Nella quarta di copertina de ‘L’indifferenza del cinghiale’, leggo un passaggio di Stefano Donno, preso dalla nota introduttiva. “Versi come quelli di Pietro Berra, nati dalla quarantena, e destinati al futuro, come un fascio di luce purissima, riescono a squarciare le tenebre dell’indifferenza”. Libro dove l’album fotografico di Mirna Ortiz, poetessa, moglie di Pietro che ha partecipato a questa raccolta di immagini, dà corpo a un lavoro che parla di annunci, appelli. Domenica sei a Capolago. Milo parlava di una vicinanza tra i vostri percorsi. “Il tema che vedo unire noi è abitare responsabilmente, anche in maniera creativa e a misura d’uomo, la natura. L’idea è portare il libro in ambienti che rispettino il contenuto. Loro hanno voluto salvare un edificio del’600, ricco di storia. L’Italia non si faceva solo a pallottole e intrallazzi politici, ma in primis con la cultura”. Hai scelto di vivere fuori le mura di Como, lontano dal centro. Una casa nel bosco. “Riabitiamo una casa che sorge vicino a una mulattiera del 1817, ai margini della città, un bosco dimenticato che stiamo recuperando. Un po’ come Capolago, al centro degli avvenimenti storici fino a quando non è stato costruito il Ponte di Melide.

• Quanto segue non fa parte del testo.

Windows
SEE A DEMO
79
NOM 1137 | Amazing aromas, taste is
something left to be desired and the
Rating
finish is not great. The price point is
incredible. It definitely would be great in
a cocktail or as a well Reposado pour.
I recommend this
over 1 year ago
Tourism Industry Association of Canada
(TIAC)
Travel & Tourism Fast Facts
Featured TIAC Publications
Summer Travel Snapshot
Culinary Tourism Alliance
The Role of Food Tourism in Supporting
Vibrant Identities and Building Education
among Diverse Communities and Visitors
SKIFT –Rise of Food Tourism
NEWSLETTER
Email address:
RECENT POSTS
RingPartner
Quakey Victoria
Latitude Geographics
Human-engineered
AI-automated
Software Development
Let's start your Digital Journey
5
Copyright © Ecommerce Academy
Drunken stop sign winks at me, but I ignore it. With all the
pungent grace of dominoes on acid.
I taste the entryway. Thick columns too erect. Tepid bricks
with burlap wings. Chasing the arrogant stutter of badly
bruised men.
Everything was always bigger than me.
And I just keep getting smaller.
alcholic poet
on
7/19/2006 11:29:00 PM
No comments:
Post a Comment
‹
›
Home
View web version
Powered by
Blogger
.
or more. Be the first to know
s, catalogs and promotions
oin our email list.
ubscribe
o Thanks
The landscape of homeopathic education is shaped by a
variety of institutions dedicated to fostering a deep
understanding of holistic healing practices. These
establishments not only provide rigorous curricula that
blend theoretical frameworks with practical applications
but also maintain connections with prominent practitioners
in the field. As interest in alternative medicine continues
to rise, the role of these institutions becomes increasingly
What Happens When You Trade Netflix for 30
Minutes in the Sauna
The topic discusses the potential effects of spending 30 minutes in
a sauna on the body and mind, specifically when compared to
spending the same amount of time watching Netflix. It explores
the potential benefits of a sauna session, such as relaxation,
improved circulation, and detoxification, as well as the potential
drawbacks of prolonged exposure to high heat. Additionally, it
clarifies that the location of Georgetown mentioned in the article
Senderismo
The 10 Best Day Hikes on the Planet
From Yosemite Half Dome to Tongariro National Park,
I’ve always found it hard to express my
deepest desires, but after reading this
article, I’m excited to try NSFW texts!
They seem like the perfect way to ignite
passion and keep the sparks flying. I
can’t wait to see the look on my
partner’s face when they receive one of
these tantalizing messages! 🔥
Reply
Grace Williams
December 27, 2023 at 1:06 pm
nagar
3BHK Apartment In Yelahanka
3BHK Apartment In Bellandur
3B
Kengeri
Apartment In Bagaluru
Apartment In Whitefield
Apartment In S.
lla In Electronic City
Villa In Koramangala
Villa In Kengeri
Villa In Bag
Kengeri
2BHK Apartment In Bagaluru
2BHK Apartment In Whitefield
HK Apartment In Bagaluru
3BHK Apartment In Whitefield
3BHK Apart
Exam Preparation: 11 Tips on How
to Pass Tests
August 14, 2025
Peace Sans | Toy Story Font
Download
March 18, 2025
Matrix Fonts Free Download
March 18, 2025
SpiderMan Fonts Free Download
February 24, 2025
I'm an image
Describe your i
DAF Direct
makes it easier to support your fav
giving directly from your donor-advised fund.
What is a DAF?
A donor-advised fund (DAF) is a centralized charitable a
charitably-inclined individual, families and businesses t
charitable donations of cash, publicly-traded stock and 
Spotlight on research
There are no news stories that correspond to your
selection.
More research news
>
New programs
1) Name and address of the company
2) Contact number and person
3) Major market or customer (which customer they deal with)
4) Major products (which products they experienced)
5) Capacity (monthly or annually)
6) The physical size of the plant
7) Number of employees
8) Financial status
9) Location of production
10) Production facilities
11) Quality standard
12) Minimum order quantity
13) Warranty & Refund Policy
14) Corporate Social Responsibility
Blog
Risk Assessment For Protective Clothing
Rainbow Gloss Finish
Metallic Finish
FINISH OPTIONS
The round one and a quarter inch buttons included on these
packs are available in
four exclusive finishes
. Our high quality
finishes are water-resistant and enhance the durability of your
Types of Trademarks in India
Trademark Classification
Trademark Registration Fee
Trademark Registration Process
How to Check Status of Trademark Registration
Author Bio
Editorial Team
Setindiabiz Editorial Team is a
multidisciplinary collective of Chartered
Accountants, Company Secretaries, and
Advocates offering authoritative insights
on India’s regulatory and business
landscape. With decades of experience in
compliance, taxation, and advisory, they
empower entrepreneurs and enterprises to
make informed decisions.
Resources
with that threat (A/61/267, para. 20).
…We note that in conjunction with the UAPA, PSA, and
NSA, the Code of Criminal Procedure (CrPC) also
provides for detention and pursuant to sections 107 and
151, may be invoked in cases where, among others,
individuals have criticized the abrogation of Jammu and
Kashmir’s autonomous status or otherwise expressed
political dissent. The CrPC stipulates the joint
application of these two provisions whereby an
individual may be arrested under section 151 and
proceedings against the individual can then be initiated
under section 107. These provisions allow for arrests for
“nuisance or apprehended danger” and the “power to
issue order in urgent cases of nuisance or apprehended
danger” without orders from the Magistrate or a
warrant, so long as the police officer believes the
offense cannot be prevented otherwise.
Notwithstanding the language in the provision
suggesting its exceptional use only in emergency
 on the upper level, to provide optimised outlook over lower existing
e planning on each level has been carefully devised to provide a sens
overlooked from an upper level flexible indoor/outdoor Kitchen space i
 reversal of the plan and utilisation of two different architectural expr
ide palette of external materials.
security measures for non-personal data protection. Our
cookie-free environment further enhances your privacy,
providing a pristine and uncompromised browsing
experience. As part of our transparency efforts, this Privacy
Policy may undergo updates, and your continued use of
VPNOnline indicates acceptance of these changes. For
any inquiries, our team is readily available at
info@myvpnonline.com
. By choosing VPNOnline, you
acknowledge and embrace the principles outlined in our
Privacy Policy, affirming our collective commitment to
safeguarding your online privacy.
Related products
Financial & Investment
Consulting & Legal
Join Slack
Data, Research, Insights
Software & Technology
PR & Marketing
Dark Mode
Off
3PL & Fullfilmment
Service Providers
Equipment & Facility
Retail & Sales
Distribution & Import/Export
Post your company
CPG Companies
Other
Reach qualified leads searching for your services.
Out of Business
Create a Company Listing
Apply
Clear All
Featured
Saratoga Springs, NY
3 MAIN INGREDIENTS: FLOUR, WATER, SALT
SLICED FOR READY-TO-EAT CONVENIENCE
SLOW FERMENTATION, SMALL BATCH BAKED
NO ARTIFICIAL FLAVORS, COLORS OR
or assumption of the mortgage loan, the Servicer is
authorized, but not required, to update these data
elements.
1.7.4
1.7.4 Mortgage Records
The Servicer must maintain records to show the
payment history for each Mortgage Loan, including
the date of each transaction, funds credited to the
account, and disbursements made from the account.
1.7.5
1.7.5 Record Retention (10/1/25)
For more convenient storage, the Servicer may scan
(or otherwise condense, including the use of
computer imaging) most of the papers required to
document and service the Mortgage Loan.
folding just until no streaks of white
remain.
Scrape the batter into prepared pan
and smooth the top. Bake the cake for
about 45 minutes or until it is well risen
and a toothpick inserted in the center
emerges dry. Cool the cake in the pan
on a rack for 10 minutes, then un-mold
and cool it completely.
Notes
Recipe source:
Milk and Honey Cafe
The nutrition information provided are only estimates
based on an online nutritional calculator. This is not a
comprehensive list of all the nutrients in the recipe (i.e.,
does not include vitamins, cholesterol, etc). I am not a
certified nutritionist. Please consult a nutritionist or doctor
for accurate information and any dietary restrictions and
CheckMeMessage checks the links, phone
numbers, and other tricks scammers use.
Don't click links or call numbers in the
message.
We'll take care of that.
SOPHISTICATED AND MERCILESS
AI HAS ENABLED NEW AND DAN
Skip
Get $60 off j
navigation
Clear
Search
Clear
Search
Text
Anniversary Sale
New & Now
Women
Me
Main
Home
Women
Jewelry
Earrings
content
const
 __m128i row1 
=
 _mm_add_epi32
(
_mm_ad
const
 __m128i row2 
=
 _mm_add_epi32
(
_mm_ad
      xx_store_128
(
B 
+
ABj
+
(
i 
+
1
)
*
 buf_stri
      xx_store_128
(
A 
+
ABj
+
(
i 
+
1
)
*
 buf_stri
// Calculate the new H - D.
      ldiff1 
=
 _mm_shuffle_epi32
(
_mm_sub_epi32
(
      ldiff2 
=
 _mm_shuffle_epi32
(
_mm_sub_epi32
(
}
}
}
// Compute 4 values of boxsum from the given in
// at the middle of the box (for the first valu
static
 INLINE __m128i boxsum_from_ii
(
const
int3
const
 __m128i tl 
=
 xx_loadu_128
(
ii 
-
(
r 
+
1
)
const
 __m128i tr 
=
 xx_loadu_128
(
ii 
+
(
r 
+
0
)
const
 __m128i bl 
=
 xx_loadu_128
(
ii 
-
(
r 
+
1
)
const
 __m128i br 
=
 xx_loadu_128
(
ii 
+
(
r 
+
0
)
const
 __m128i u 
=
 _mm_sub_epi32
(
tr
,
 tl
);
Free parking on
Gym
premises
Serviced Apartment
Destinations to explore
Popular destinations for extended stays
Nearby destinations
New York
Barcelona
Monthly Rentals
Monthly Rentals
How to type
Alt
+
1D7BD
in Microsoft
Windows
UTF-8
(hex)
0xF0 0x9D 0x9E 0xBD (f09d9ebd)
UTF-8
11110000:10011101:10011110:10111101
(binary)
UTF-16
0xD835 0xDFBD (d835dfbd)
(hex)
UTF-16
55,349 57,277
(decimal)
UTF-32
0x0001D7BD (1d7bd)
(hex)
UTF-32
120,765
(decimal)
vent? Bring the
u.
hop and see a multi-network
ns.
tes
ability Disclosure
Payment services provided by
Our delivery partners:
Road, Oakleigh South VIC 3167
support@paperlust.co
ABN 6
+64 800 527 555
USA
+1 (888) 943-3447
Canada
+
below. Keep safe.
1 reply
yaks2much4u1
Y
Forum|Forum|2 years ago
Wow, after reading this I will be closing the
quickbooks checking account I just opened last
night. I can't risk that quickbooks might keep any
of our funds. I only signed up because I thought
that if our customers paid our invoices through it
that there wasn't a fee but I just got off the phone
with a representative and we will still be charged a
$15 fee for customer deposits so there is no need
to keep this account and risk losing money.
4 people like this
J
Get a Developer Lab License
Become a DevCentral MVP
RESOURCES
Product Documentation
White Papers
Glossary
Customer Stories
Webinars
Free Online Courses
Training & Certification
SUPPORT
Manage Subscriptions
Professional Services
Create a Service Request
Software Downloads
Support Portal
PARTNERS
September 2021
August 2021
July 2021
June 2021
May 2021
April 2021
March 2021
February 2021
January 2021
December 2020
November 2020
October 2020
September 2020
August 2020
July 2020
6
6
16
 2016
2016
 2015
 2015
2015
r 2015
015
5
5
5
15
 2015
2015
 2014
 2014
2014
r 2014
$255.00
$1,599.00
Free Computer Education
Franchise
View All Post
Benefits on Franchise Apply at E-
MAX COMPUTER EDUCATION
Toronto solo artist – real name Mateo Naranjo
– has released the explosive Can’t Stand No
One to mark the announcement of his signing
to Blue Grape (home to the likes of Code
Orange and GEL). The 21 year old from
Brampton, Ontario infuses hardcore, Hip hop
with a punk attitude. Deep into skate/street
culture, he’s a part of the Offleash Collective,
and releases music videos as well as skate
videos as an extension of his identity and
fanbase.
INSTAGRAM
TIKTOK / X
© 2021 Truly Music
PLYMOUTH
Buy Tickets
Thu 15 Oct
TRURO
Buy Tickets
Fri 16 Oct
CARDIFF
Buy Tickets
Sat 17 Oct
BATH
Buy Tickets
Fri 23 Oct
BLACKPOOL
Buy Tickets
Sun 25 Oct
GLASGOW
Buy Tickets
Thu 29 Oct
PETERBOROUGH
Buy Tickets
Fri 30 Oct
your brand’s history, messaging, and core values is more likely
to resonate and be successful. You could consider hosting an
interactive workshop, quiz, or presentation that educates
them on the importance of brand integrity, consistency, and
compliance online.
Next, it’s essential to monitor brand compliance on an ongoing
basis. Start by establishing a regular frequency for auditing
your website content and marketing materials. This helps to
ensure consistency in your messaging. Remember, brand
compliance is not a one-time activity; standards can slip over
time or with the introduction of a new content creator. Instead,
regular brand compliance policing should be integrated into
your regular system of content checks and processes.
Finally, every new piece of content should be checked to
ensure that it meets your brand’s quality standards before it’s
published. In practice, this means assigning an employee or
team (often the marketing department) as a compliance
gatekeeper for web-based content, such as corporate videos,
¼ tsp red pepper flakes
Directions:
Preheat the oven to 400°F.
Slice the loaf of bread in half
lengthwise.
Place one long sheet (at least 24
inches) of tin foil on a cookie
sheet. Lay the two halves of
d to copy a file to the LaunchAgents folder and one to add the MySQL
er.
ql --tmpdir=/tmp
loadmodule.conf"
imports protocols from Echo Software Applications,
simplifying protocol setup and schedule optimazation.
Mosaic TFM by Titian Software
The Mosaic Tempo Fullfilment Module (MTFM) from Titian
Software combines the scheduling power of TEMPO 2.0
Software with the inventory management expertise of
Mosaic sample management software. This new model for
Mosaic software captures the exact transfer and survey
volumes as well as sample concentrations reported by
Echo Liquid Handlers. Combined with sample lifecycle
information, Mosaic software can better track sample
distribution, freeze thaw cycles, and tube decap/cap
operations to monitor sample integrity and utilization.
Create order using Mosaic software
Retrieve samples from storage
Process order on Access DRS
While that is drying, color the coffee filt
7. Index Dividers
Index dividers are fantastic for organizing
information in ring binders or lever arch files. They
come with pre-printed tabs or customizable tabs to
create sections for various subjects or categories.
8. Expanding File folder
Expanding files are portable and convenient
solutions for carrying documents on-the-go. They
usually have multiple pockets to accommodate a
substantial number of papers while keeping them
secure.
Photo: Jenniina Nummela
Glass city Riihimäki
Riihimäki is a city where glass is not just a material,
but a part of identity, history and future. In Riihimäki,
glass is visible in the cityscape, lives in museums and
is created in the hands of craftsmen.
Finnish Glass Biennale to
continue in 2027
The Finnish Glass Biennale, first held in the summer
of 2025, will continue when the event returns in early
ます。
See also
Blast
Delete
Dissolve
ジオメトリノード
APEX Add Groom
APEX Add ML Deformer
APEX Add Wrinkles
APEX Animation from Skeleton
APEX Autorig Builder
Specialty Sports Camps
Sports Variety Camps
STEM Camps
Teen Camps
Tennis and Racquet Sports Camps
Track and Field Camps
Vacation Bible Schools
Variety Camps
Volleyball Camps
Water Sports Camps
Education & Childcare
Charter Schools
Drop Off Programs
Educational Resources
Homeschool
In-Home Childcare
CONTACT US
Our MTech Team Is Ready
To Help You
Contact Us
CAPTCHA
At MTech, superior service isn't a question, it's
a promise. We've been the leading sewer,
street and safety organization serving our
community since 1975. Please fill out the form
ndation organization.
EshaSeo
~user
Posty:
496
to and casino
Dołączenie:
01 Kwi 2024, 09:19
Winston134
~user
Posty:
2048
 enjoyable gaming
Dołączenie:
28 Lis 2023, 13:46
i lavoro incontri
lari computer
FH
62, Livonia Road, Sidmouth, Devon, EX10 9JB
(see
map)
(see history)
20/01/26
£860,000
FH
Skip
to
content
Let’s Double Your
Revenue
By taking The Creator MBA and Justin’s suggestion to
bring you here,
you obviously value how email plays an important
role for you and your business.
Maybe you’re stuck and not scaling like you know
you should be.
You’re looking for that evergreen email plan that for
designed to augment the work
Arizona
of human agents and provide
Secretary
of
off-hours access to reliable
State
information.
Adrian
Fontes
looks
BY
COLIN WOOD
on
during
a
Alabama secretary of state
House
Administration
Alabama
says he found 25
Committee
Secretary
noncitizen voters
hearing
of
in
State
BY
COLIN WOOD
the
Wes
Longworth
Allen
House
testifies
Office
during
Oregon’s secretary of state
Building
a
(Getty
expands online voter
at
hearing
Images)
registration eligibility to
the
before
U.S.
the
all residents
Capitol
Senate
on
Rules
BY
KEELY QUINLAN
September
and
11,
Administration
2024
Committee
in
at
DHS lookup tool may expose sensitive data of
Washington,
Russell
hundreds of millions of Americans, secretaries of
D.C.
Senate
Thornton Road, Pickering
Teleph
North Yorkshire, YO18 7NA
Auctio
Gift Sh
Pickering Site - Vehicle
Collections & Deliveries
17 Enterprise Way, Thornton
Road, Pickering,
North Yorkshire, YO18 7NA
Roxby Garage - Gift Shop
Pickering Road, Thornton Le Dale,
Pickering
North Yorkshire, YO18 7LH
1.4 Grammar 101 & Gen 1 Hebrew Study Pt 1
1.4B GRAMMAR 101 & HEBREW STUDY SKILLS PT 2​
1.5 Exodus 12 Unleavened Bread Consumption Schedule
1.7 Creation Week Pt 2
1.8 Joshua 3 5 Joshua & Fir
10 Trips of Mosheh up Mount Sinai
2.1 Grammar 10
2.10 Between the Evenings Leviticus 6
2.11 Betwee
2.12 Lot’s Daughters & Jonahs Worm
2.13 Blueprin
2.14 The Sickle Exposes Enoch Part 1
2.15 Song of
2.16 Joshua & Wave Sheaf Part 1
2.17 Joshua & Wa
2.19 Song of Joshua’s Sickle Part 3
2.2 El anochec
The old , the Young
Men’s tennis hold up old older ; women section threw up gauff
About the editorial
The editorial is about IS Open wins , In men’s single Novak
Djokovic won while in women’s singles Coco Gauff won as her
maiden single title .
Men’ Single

A Capolago si approdava in barca e da lì le diligenze portavano a Chiasso. Una piccola periferia della storia”. Nel lavoro di Pietro l’attenzione va alle radici, al coraggio di un nuovo sguardo. Alla preghiera. “Io non abbraccio gli alberi/li prego”. Nel tempo del Covid, guardavi il bosco nella sua sacralità. “È l’essenza della montagna, il suo mistero. Tornare in montagna è riscoprire la sacralità del bosco, le leggi della natura, dopo tutto. Un mistero primordiale di cui siamo parte”. Il titolo del libro? “È giusto che il cinghiale sia indifferente quanto è giusto che l’uomo sia consapevole”. Pietro sta conducendo da anni una appassionata ricerca su Luigi Dottesio, patriota italiano morto a Venezia nel 1851, nel segno di una collaborazione editoriale con la Tipografia Helvetica. Anche Dottesio, un dimenticato, sarà con noi domani. Visto che sul vento Pietro Berra ha scritto un’ode, questo favorirà il suo viaggio sul lago.